_Working data_:
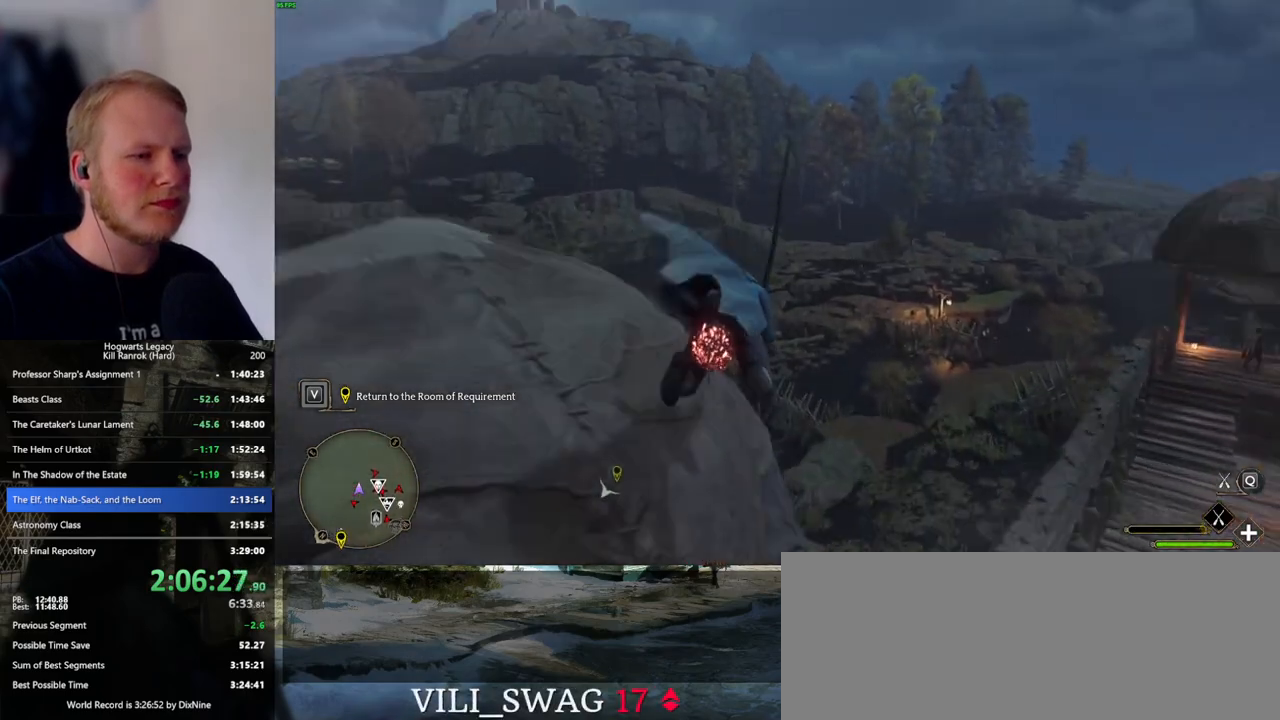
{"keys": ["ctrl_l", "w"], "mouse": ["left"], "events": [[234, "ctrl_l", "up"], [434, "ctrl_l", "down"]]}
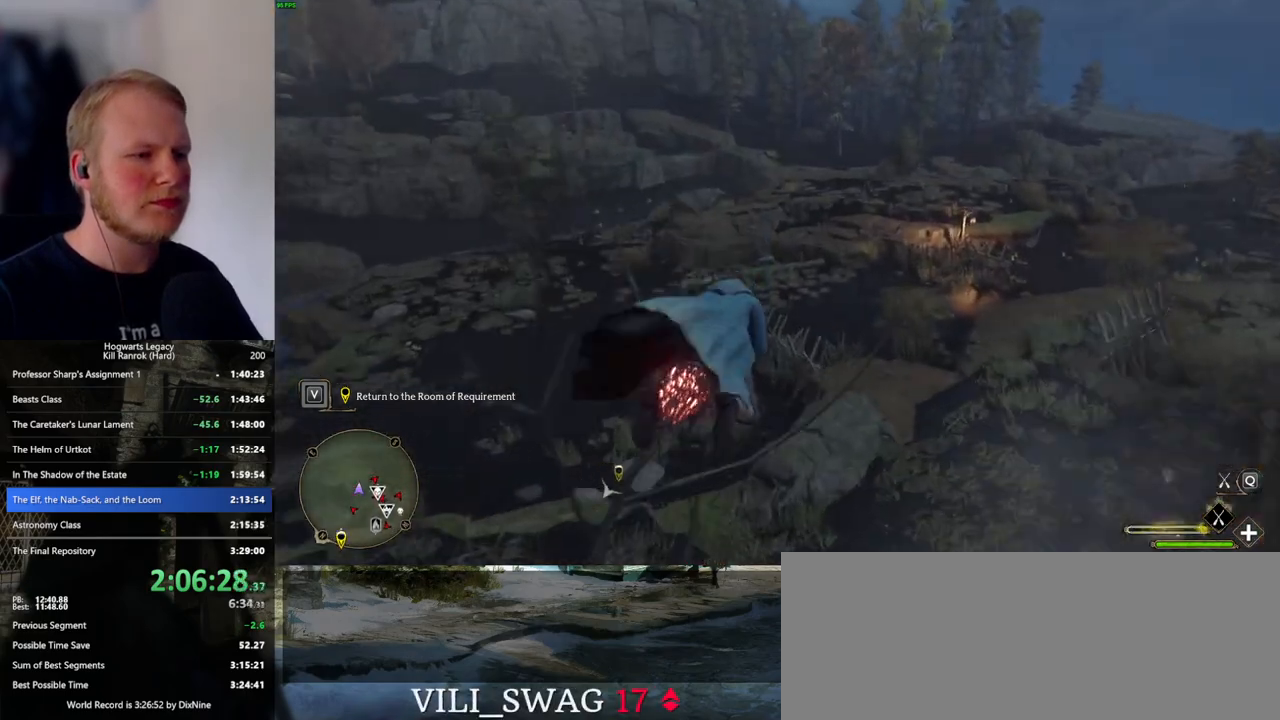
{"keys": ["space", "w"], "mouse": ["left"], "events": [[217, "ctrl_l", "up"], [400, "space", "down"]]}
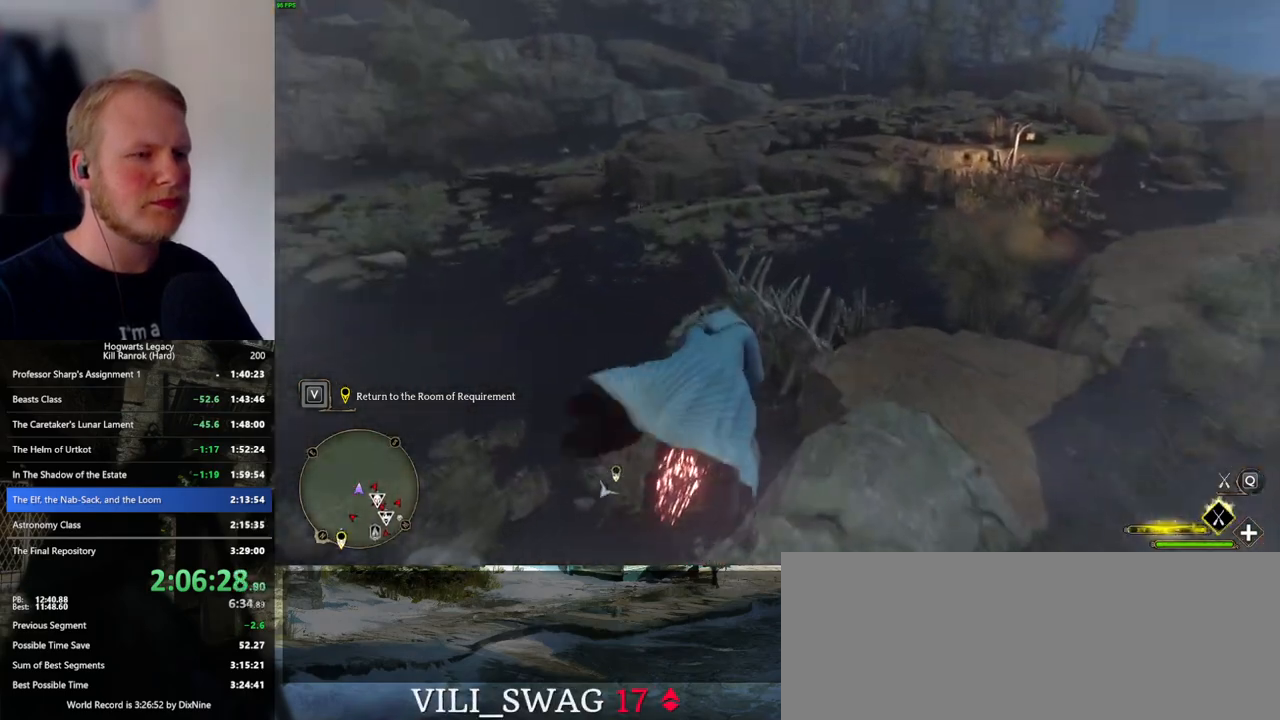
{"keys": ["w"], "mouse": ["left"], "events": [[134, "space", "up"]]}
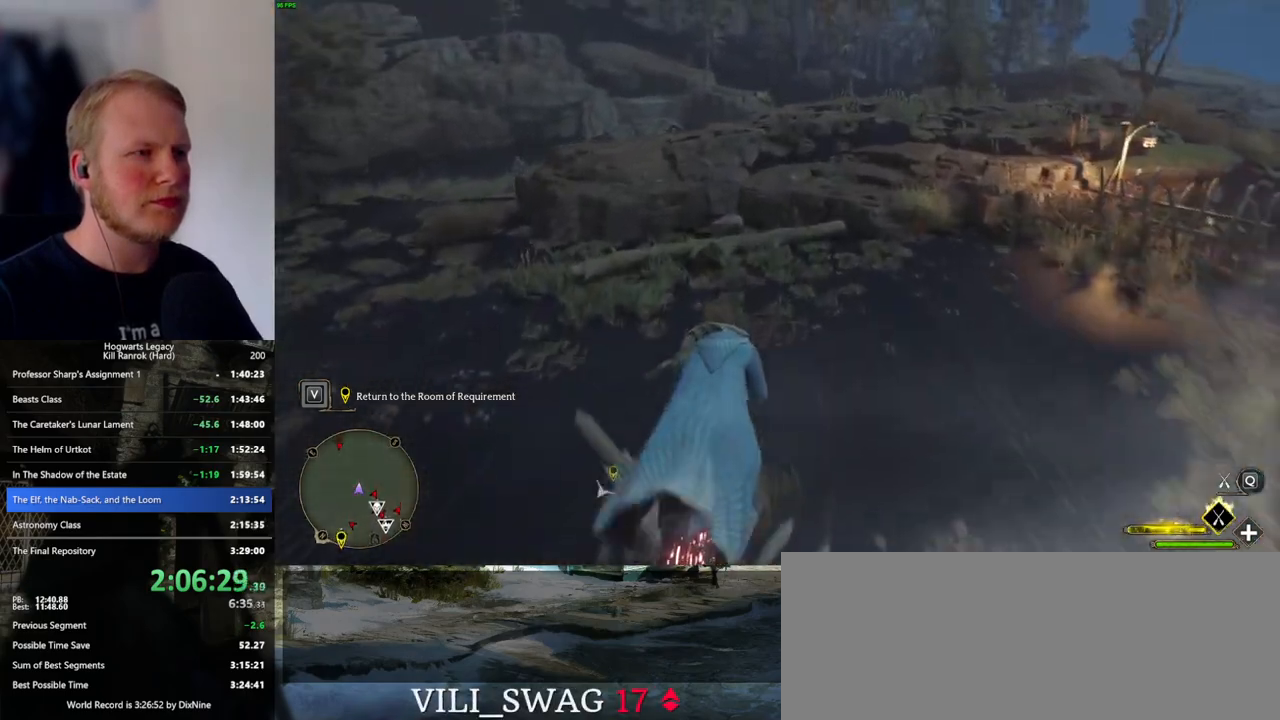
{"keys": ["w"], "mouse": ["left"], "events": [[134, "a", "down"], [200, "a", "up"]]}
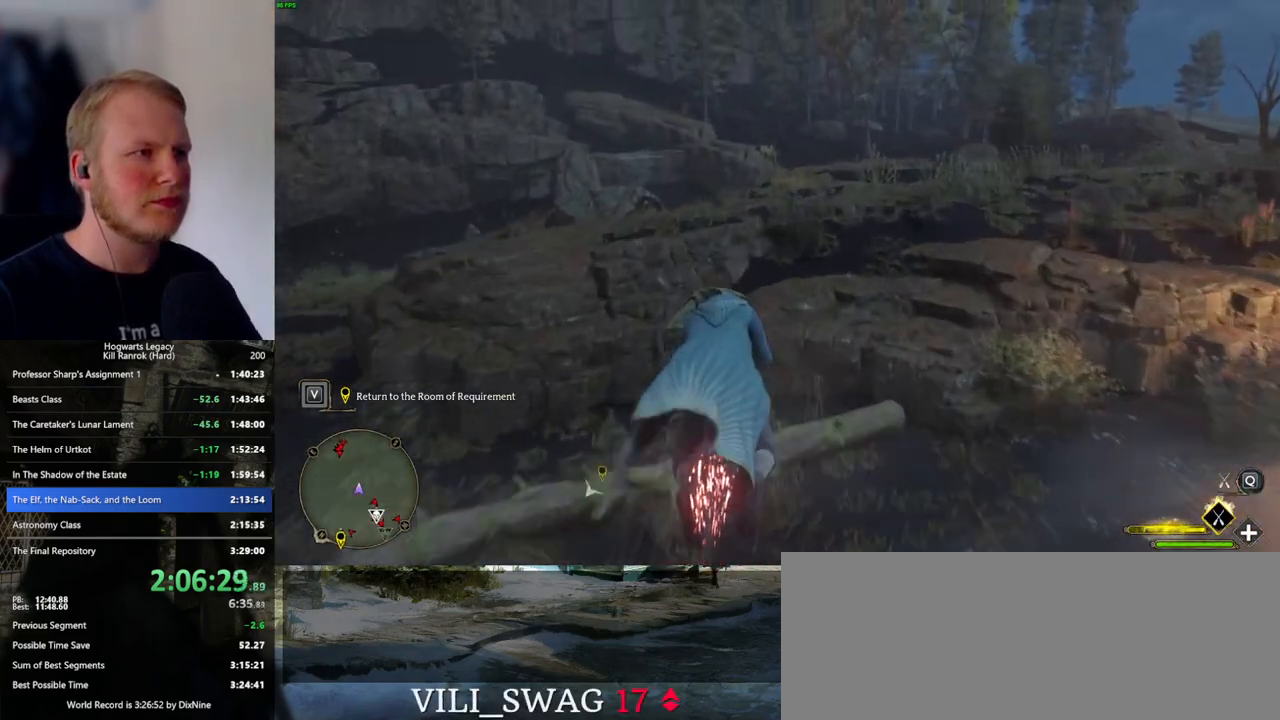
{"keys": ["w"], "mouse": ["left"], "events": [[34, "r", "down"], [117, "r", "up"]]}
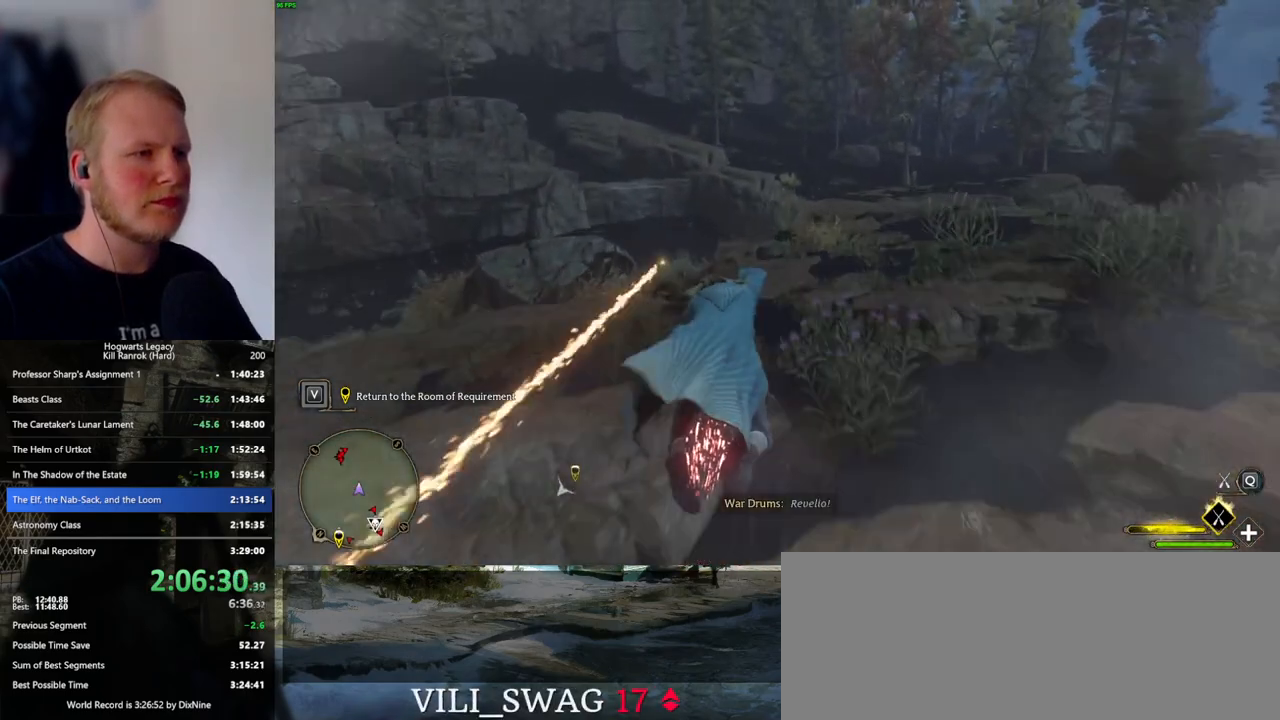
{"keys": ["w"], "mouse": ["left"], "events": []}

_Instructions to follow_:
Reproduce the records, all of them, word for word; omit the pictures.

_Completed task_:
{"keys": ["ctrl_l", "w"], "mouse": ["left"], "events": [[234, "ctrl_l", "up"], [434, "ctrl_l", "down"]]}
{"keys": ["space", "w"], "mouse": ["left"], "events": [[217, "ctrl_l", "up"], [400, "space", "down"]]}
{"keys": ["w"], "mouse": ["left"], "events": [[134, "space", "up"]]}
{"keys": ["w"], "mouse": ["left"], "events": [[134, "a", "down"], [200, "a", "up"]]}
{"keys": ["w"], "mouse": ["left"], "events": [[34, "r", "down"], [117, "r", "up"]]}
{"keys": ["w"], "mouse": ["left"], "events": []}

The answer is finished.